过得挺苦看出来了,脾气不好也是事实,只是……
“我多担待?什么意思?”阮棉发问。
显然江津没有想到阮棉会这么问,愣了一下,忽然想起几年前程叙白对阮棉的形容——
“她聪明得很,是个吃人心的妖怪。”
想到这儿,江津忽然笑出声来,“哪有这么好看的妖怪。”
“嗯?你说什么?”
江津立马咳了两声,说道:“没什么,对了,以后你叫我老江就行,老程的朋友那就是我的朋友。”
“老江……你多大了啊?”
“我啊?我可比老程大,今年二十七了。”
“二十七?”阮棉吃惊道。
“哈哈哈……不像吗?那你看我多少岁?”
阮棉也不撒谎,直言直语,“三十五……”
“……”
这张嘴,能吃人还差不多。
第23章 风月情诗
23.
大半个小时后,车停在了国际花园外。
江津透过头盔, 往里面瞄了几眼, 随后稍微歪了一下车身,“到了。”
阮棉从车上走下, 揽了一下身上的羽绒服,笑道:“多谢了, 回去的路上慢点。”
“羽绒服你自己还给老程吧。”江津提道。
这意图未免也太明显了些。
阮棉倒是不很在意,从身上摘下羽绒服, 放进江津怀中, “不了, 替我多谢谢他,我先回去了。”
她的背影寡淡, 渐渐在江津的眼底模糊,清冷的天气下他握着羽绒服, 竟然感觉不到一丝的温暖。
这个女人还真是冷啊。
程叙白倚在电线杆上, 抽着烟, 烟头闪着微弱的光, 吱嘎一声落下,他抿了一下嘴唇, 将烟掐灭。
“送到了?”程叙白看了一眼江津手中的羽绒服,露出个自嘲的笑,什么话也没说坐到了后座上。
江津咳了一声,将羽绒服递给程叙白,说道:“兄弟, 我尽力了。”
“没事,能料到,先把我送回家。”程叙白戴上头盔,再套上羽绒服,若有似无地轻声言语。

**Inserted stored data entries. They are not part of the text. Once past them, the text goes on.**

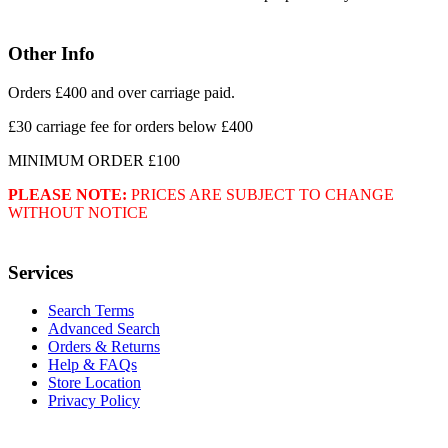
Other Info
Orders £400 and over carriage paid.
£30 carriage fee for orders below £400
MINIMUM ORDER £100
PLEASE NOTE:
PRICES ARE SUBJECT TO CHANGE
WITHOUT NOTICE
Services
Search Terms
Advanced Search
Orders & Returns
Help & FAQs
Store Location
Privacy Policy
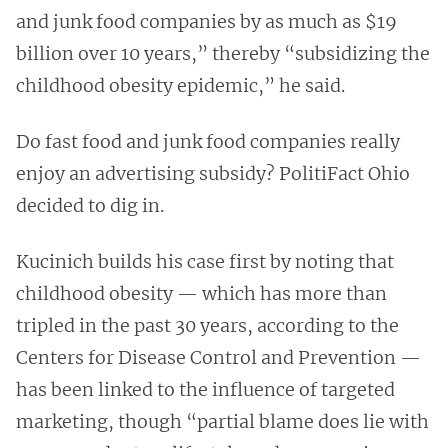
and junk food companies by as much as $19
billion over 10 years,” thereby “subsidizing the
childhood obesity epidemic,” he said.
Do fast food and junk food companies really
enjoy an advertising subsidy? PolitiFact Ohio
decided to dig in.
Kucinich builds his case first by noting that
childhood obesity — which has more than
tripled in the past 30 years, according to the
Centers for Disease Control and Prevention —
has been linked to the influence of targeted
marketing, though “partial blame does lie with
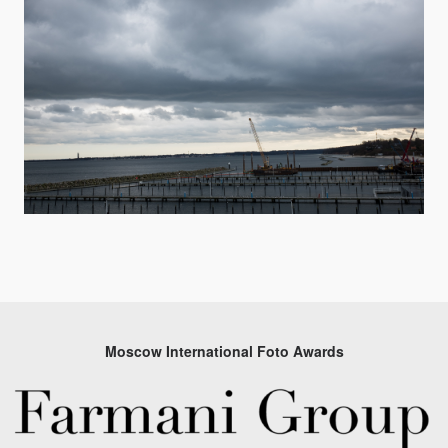
Moscow International Foto Awards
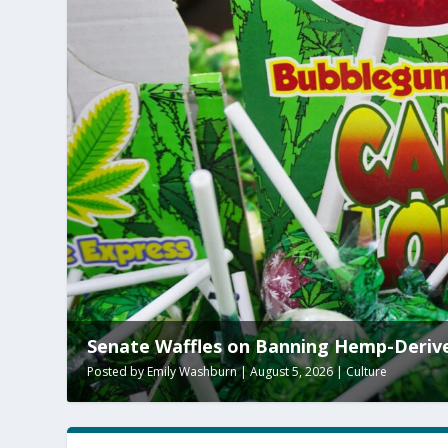
enate Waffles on Banning Hemp-Derived THC
sted by
Emily Washburn
|
August 5, 2026
|
Culture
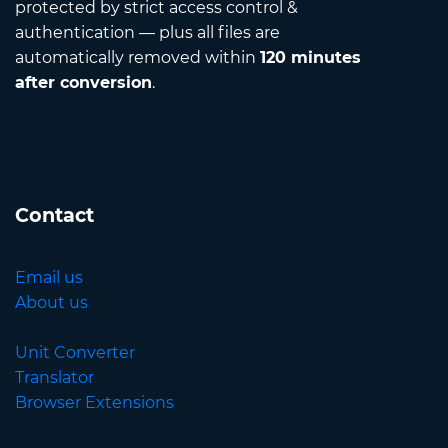
protected by strict access control &
authentication — plus all files are
automatically removed within
120 minutes
after conversion
.
Contact
Email us
About us
Unit Converter
Translator
Browser Extensions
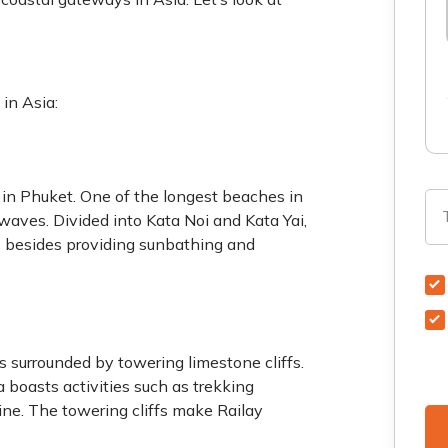
 in Asia:
 in Phuket. One of the longest beaches in
 waves. Divided into Kata Noi and Kata Yai,
, besides providing sunbathing and
 surrounded by towering limestone cliffs.
 boasts activities such as trekking
ine. The towering cliffs make Railay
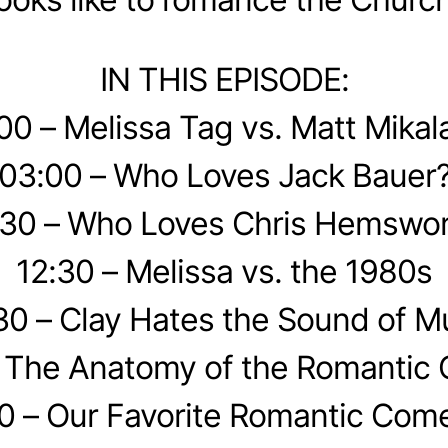
IN THIS EPISODE:
00 – Melissa Tag vs. Matt Mikal
03:00 – Who Loves Jack Bauer
30 – Who Loves Chris Hemswor
12:30 – Melissa vs. the 1980s
30 – Clay Hates the Sound of M
– The Anatomy of the Romantic
0 – Our Favorite Romantic Com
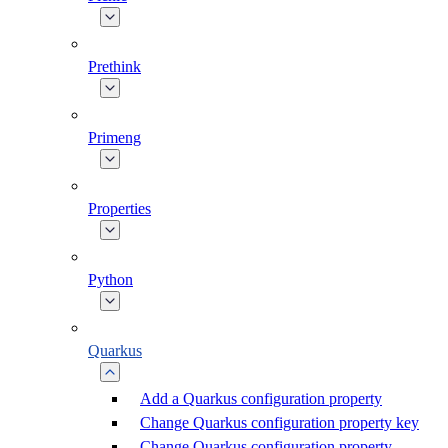
Prethink
Primeng
Properties
Python
Quarkus
Add a Quarkus configuration property
Change Quarkus configuration property key
Change Quarkus configuration property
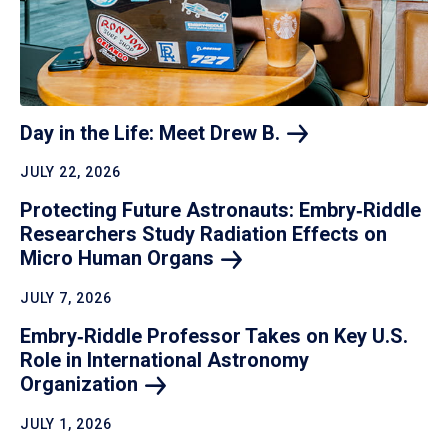
Day in the Life: Meet Drew
B.
JULY 22, 2026
Protecting Future Astronauts: Embry‑Riddle
Researchers Study Radiation Effects on
Micro Human
Organs
JULY 7, 2026
Embry‑Riddle Professor Takes on Key U.S.
Role in International Astronomy
Organization
JULY 1, 2026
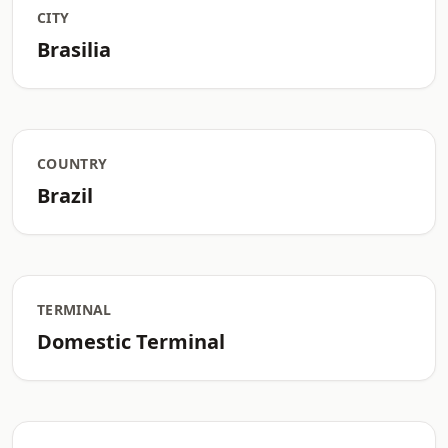
CITY
Brasilia
COUNTRY
Brazil
TERMINAL
Domestic Terminal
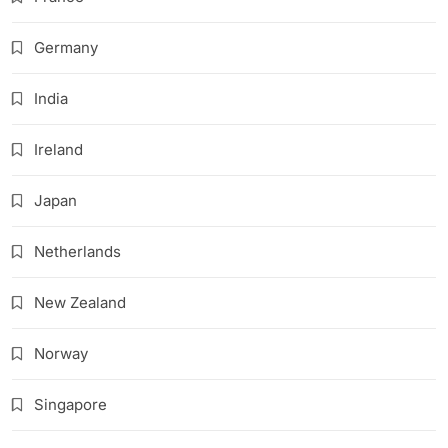
Germany
India
Ireland
Japan
Netherlands
New Zealand
Norway
Singapore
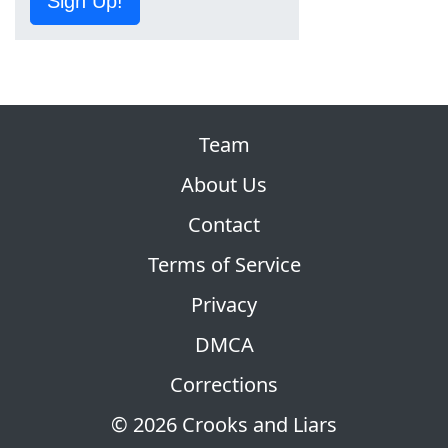
Sign Up!
Team
About Us
Contact
Terms of Service
Privacy
DMCA
Corrections
© 2026 Crooks and Liars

江津叹口气,程叙白的脾气他清楚得很,死要面子活受罪,不就是个女人嘛,用得着这么小心翼翼?
夜风刺骨,小胡同里黑灯瞎火的,程叙白朝胡同尽头的江津挥挥手,便勾着腰隐匿在了夜色中。
路灯坏了几个,忽闪忽闪的,程叙白的步子声沉重而又缓慢,敲打着这个空间里的寂静。
越过几家早餐摊,他拐进了一个黑乎乎的楼道,走到地下室,被浓重的霉味呛到,边咳边摸兜子。
然而……
他几乎把身上的口袋都翻遍了,也没能找到钥匙。
难不成?
程叙白啐了一口,这人倒霉起来连喝水都塞牙,他摸了一下嘴巴,慢慢坐下,靠在地下室外的墙壁上。
墙上由于潮湿,湿漉漉的,还有股特别的味道。
他双腿分开,手搭在上面,从兜里摸出来一根烟,吸一口咳嗽一声。
程叙白,你连烟都不会抽了,真他妈的没用!
其实要他在这里靠一夜也不是不可能的,但是从片场出来到现在汤水未进,早就饿得前胸贴后背了。
他叼着烟,手机放在腿上,左手在上面划拉几下。
微信里还有点钱,差不多够买碗面的了。
程叙白拿起手机起身,将烟扔进了楼道外的垃圾桶里,刚想着离开,就被一个身影活生生吓了一跳。
在他的斜前方有一个小男孩,正拿眼瞅着他,身上还穿着白茫茫的病号服,不吓一跳才怪。
程叙白冷静下来,慢慢靠近。
“武宁?”
他彻底怔住了,像见了鬼似的。
武宁嘴唇翕动,一阵寒风涌来,右臂空空荡荡,整个衣袖被吹了起来,清冷的夜色下他的脸更显苍白。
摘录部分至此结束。